Sheets of boron, or borophene — a close cousin of graphene, a material 200 times stronger than steel that promised to revolutionize electronics — were first theorized in the mid-1990s, but synthesizing the material has defied scientists for almost a decade.
These composite materials, atomically thin with the greatest surface-to-mass ratios, are valuable for solar cells and energy storage, and are also accelerating the development of the fastest and smallest transistors, new touch screens, batteries, and water filters.
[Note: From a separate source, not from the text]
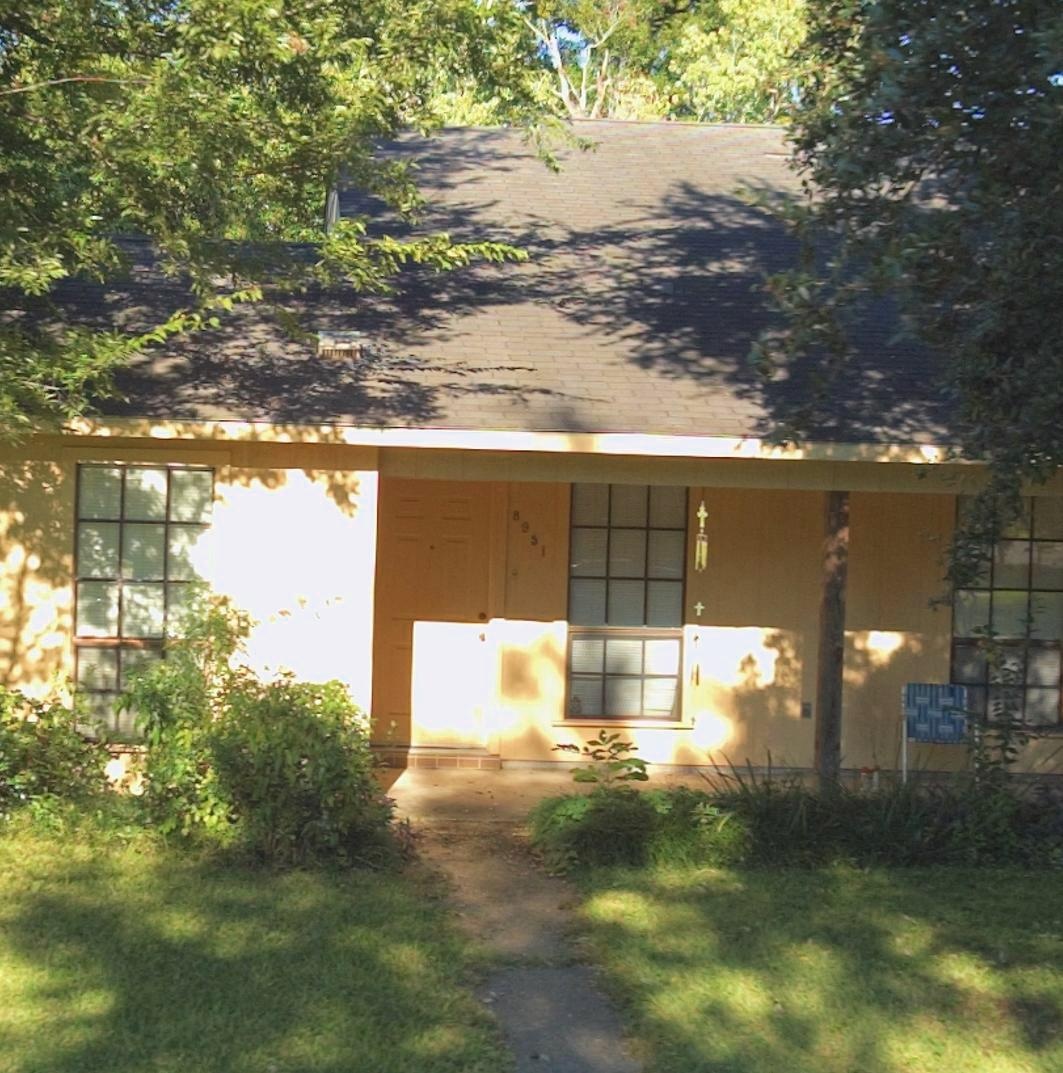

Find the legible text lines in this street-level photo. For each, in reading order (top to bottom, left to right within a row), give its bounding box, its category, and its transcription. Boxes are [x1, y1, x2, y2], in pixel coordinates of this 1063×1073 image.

The challenge has been how to turn these naturally abundant elements into technologically useful materials.
While the potential electronic and elastic properties of two-dimensional (2D) boron crystals has excited the interest of scientists in the field, recent production of borophene flakes were too small for device fabrication, their “tunable” structure remaining unproven.
In a study published Dec. 3 in Nature Nanotechnology, scientists at Yale’s Energy Sciences Institute have taken the next step in modifying the crystal structure of borophene by growing large, device-size crystals up to 100 square micrometers in size on copper surfaces.
“For most other known materials their structure is set. They are either impossible or very hard to morph from one stable structure into the other, rather like turning natural graphite into a diamond, even though they are both forms of carbon,” said Yale research scientist Adrian Gozar, the study’s senior author. “Borophene has exceptional properties that we can now think about stabilizing for literally numerous applications.”
Theoretical calculations by graduate student Stephen Eltinge and professor of applied physics Sohrab Ismail-Beigi indicate a crystal structure consisting of a novel triangular network and an interaction between borophene and copper that is characterized by electronic charge transfer. Eltinge and Ismail-Beigi are co-authors of the new study.
With the new material’s potential to outmatch graphene in its elasticity, strength, and conductivity, the work has set the stage for fabricating borophene-based devices and brings closer the idea of borophene as a model for artificial 2D materials development, said the scientists.
The study’s other authors are Yale’s Rongting Wu, Stephen Eltinge and Sohrab Ismail-Beigi, and Ivan Božović, Ilya K. Drozdov, and Percy Zahl of the Brookhaven National Laboratory.